At the front of an auditorium filled with hundreds of people, a programmer from the Ukraine slipped on a pair of thick, black gloves, each dotted with flex sensors and a micro controller. A couple of feet away was a smartphone receiving signals from the gloves via Bluetooth. When the time was right, the programmer made a gesture, carefully and deliberately moving his hands and arms, before an automated female voice boomed through the speakers: “Nice to meet you.” The audience cheered.
This was Enable Talk, a pair of gloves that with the help of sensors and new smartphone software developed by a team of twenty-something programmers from the Ukraine, could change the way deaf people communicate with the world around them. Having worked on it for less than a year, they won first prize at Microsoft’s coveted Imagine Cup last week in Sydney, Australia, getting $25,000 in prize money. They’ll spend it on making their gloves say much more than just “Nice to meet you,” or “We want to see kangaroo” — among the dozen or so sign-language phrases that the gloves can currently recognize.
There is no limit to how many gestures they can program into the software, said team member Maxim Osika during a phone interview from Sydney. “The problem is we are not native speakers,” he added. “So it wouldn’t make sense for us to accumulate the gestures.” Once they’re back in the Ukraine, Osika and his team will work with a handful of deaf students at their college and other native signers, to build a “library of standard signs” for their device.
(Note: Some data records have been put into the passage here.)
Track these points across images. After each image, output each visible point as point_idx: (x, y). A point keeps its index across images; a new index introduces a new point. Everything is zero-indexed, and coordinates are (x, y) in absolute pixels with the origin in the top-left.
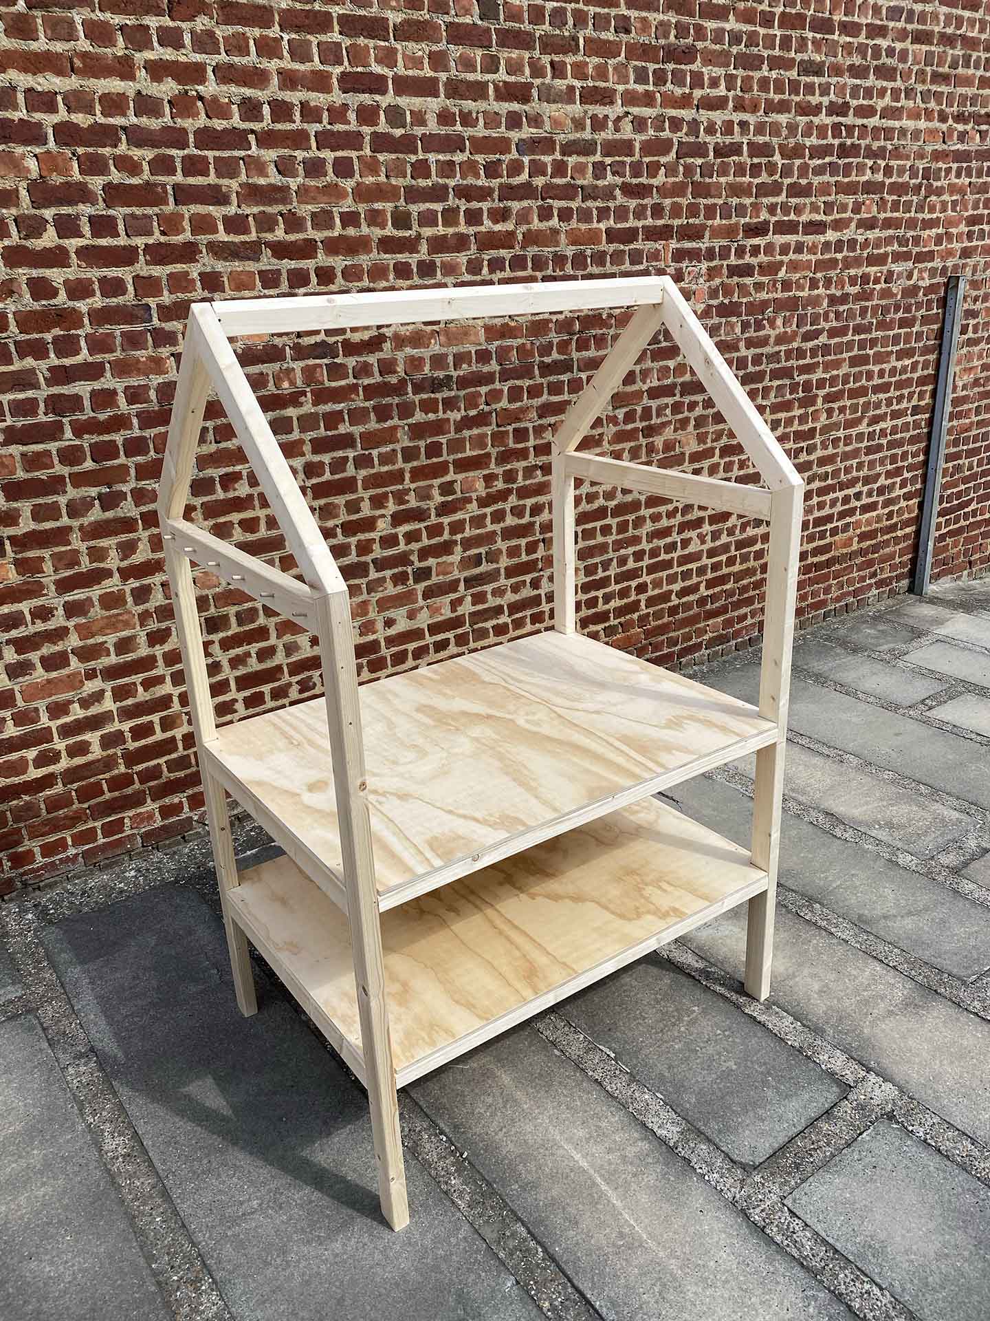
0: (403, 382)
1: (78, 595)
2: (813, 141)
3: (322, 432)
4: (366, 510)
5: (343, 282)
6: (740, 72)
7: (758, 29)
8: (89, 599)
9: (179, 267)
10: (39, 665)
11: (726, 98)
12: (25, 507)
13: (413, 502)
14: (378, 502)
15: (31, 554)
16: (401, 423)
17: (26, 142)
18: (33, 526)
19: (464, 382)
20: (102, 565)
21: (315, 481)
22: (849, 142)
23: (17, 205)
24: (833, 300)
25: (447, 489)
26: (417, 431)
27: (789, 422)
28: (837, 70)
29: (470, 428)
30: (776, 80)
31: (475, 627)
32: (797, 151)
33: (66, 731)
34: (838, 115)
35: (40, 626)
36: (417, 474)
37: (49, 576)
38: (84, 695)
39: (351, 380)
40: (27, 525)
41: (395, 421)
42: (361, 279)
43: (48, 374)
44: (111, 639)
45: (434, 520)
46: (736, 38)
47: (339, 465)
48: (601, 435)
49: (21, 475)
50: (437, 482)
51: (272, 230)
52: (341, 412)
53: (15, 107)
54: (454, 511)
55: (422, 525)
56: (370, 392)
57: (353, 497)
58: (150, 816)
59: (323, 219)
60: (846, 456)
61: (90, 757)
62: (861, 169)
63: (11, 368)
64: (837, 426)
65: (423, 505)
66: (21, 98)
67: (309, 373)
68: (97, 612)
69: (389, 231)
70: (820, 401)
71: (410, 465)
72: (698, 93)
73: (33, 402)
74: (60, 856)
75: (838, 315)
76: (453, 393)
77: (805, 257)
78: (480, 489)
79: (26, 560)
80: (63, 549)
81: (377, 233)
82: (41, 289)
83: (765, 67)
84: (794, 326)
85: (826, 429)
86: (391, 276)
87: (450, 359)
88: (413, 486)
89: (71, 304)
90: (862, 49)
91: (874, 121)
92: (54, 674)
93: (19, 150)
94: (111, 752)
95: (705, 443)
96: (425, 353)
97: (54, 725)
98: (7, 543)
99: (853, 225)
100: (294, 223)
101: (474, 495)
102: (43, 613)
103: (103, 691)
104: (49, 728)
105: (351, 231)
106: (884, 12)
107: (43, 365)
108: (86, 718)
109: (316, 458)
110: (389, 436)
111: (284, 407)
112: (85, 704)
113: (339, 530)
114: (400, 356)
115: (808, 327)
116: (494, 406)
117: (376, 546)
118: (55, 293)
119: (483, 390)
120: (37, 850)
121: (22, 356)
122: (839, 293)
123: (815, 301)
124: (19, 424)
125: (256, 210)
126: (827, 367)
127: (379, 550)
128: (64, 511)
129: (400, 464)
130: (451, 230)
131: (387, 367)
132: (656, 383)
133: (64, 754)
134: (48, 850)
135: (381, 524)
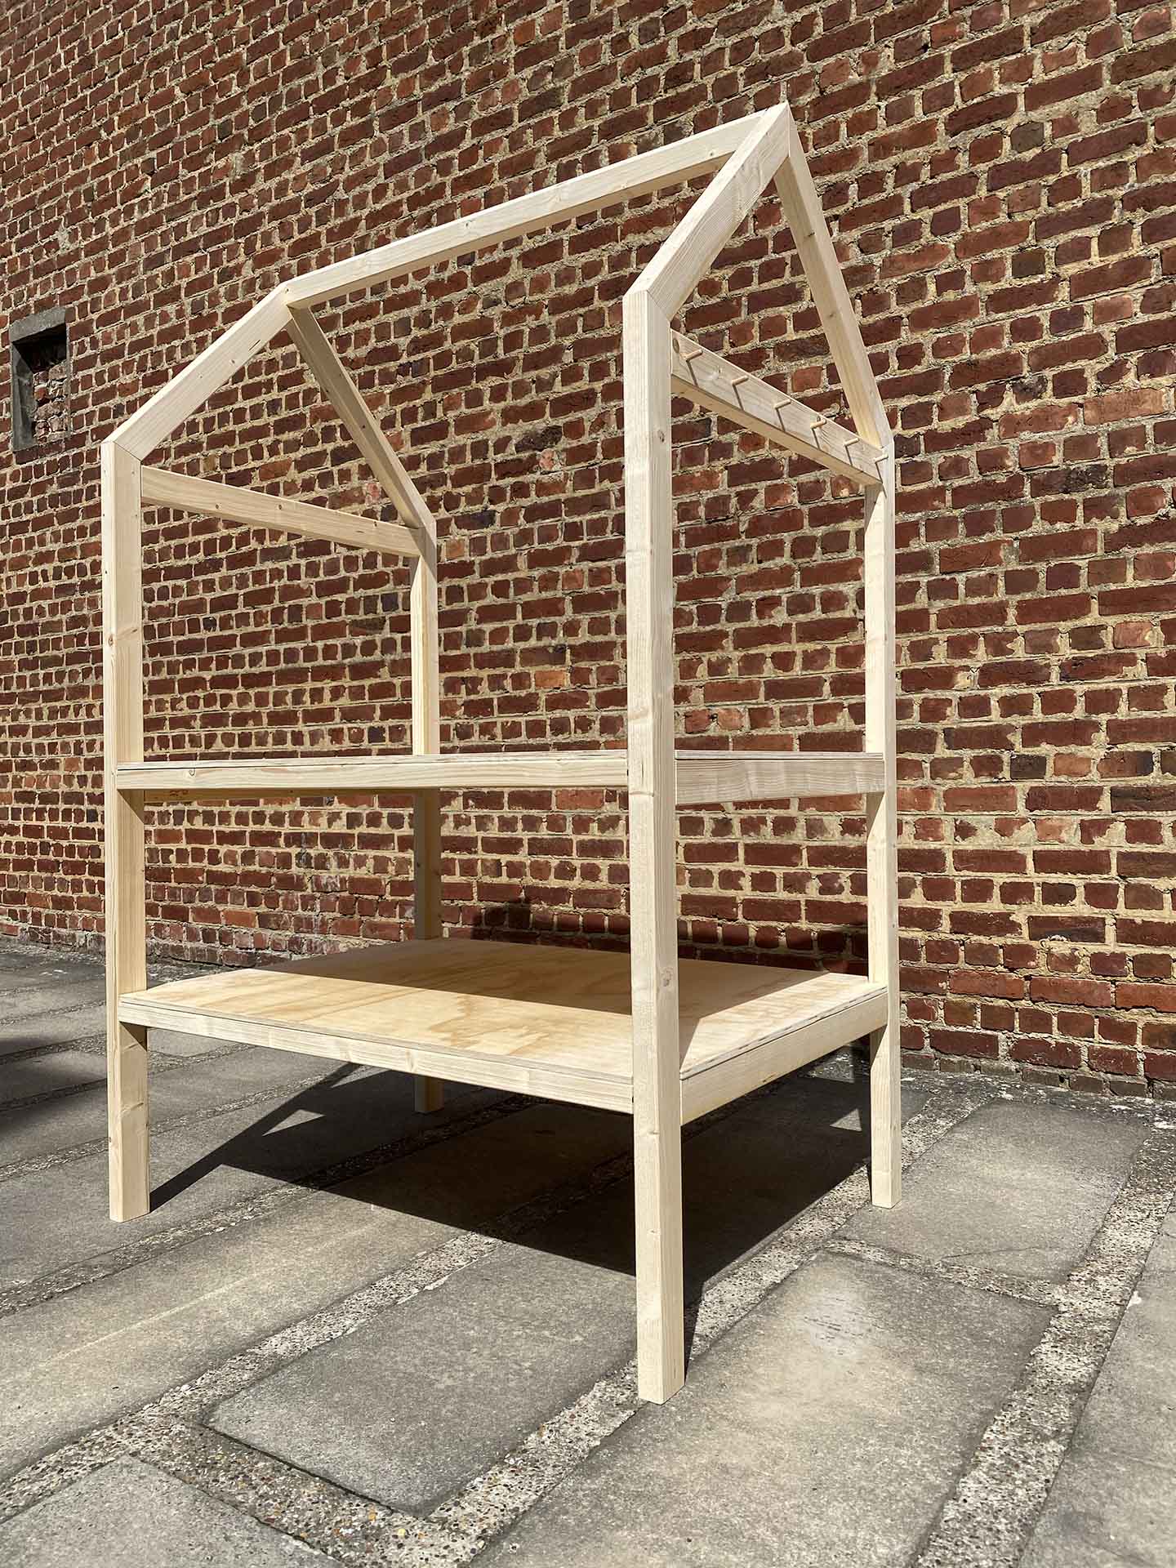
0: (1016, 482)
4: (940, 657)
12: (585, 620)
13: (1019, 652)
14: (960, 648)
15: (583, 665)
16: (1007, 536)
18: (588, 638)
19: (1128, 474)
25: (1086, 638)
26: (1034, 549)
29: (1137, 544)
33: (583, 849)
36: (1027, 612)
37: (593, 688)
38: (603, 816)
39: (936, 482)
40: (583, 637)
41: (999, 534)
42: (958, 352)
45: (1055, 683)
49: (586, 589)
50: (1065, 626)
52: (916, 524)
54: (1100, 674)
55: (1034, 690)
56: (961, 496)
57: (922, 637)
59: (912, 290)
65: (1039, 659)
69: (1008, 282)
71: (1018, 597)
76: (1106, 492)
78: (1155, 644)
79: (579, 670)
80: (607, 664)
81: (988, 288)
86: (1006, 341)
87: (1103, 440)
88: (1021, 629)
94: (615, 886)
96: (1056, 437)
97: (576, 838)
98: (568, 651)
100: (874, 303)
101: (1140, 654)
102: (584, 724)
104: (571, 841)
105: (950, 296)
108: (601, 842)
110: (988, 555)
111: (841, 520)
112: (602, 826)
117: (952, 712)
119: (1169, 484)
121: (602, 480)
127: (956, 717)
129: (1000, 596)
130: (1115, 258)
131: (991, 461)
133: (578, 872)
135: (962, 680)
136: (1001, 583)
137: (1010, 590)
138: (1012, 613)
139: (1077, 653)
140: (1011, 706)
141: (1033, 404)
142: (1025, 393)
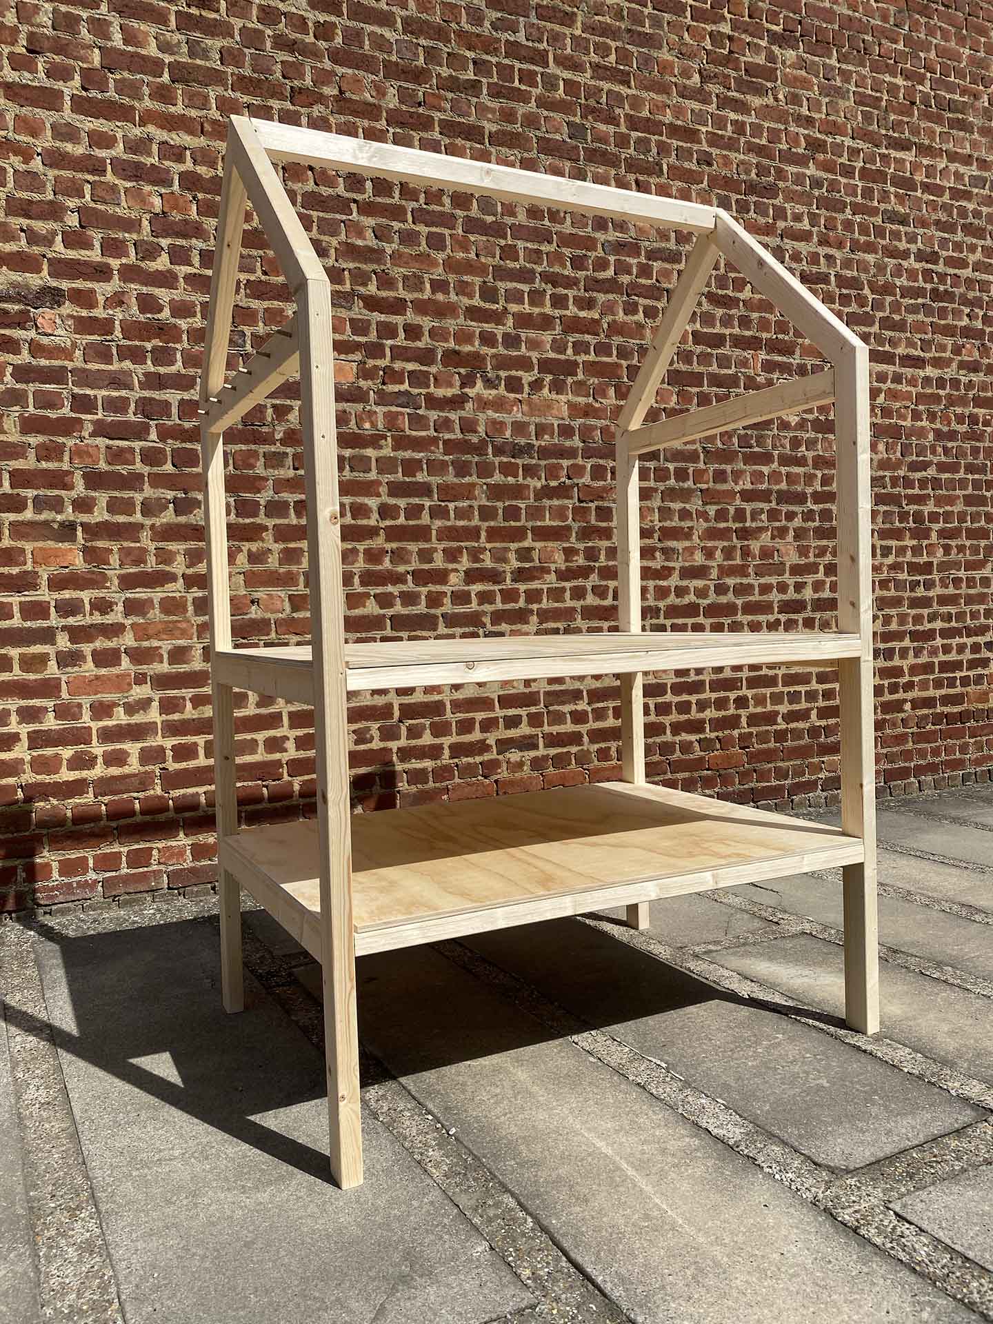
0: (483, 442)
1: (140, 594)
2: (902, 281)
3: (399, 476)
4: (439, 562)
5: (429, 341)
6: (823, 212)
7: (839, 178)
8: (150, 600)
9: (276, 304)
10: (89, 658)
11: (810, 233)
12: (102, 498)
13: (488, 563)
14: (452, 555)
15: (100, 544)
16: (479, 481)
17: (154, 183)
18: (106, 516)
19: (544, 453)
20: (167, 568)
21: (388, 523)
22: (942, 288)
23: (139, 232)
24: (939, 434)
25: (524, 554)
26: (496, 492)
27: (901, 551)
28: (924, 224)
29: (550, 498)
30: (860, 224)
31: (551, 708)
32: (887, 289)
33: (107, 735)
34: (927, 262)
35: (97, 618)
36: (493, 534)
37: (114, 569)
38: (131, 699)
39: (432, 433)
40: (100, 515)
41: (474, 479)
42: (447, 340)
43: (142, 378)
44: (166, 646)
45: (509, 583)
46: (817, 183)
47: (414, 511)
48: (691, 528)
49: (103, 466)
50: (514, 546)
51: (365, 284)
52: (420, 461)
53: (149, 154)
54: (532, 579)
55: (496, 588)
56: (450, 446)
57: (427, 546)
58: (181, 853)
59: (414, 283)
60: (970, 600)
61: (126, 770)
62: (957, 314)
63: (110, 367)
64: (956, 565)
65: (500, 567)
66: (155, 148)
67: (391, 418)
68: (155, 614)
69: (477, 301)
70: (934, 535)
71: (487, 524)
72: (781, 224)
73: (126, 400)
74: (78, 878)
75: (946, 451)
76: (534, 462)
77: (904, 388)
78: (559, 561)
79: (94, 549)
80: (132, 545)
81: (466, 301)
82: (148, 304)
83: (848, 210)
84: (899, 454)
85: (943, 566)
86: (477, 343)
87: (532, 428)
88: (488, 546)
89: (173, 320)
90: (946, 208)
91: (967, 273)
92: (103, 671)
93: (147, 188)
94: (149, 768)
95: (807, 557)
96: (507, 419)
97: (95, 726)
98: (79, 529)
99: (954, 365)
100: (386, 282)
101: (553, 567)
102: (103, 606)
103: (150, 700)
104: (90, 728)
105: (440, 297)
106: (967, 179)
107: (140, 369)
108: (129, 725)
109: (392, 501)
110: (467, 492)
111: (365, 447)
112: (130, 709)
113: (409, 578)
114: (482, 417)
115: (914, 458)
116: (576, 481)
117: (447, 601)
118: (160, 310)
119: (565, 463)
120: (55, 865)
121: (120, 360)
122: (945, 429)
123: (921, 433)
124: (110, 419)
125: (351, 265)
126: (939, 501)
127: (450, 606)
128: (138, 508)
129: (476, 521)
130: (536, 310)
131: (468, 426)
132: (749, 486)
133: (100, 760)
134: (68, 868)
135: (454, 579)
136: (476, 513)
137: (482, 519)
138: (483, 534)
139: (520, 565)
140: (485, 597)
141: (494, 392)
142: (489, 383)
But it won’t be easy, thanks to the wide chasm between the languages of computer code and signs. They will have to work closely with those who speak the latter if they want their device to be truly effective. “Deaf people have their own sub culture and it’s hard to communicate with them in general,” Osika admitted. Since the project project was first introduced, a few have complained on online forums that hearing people should make more effort to understand the hearing-impaired, not the other way around.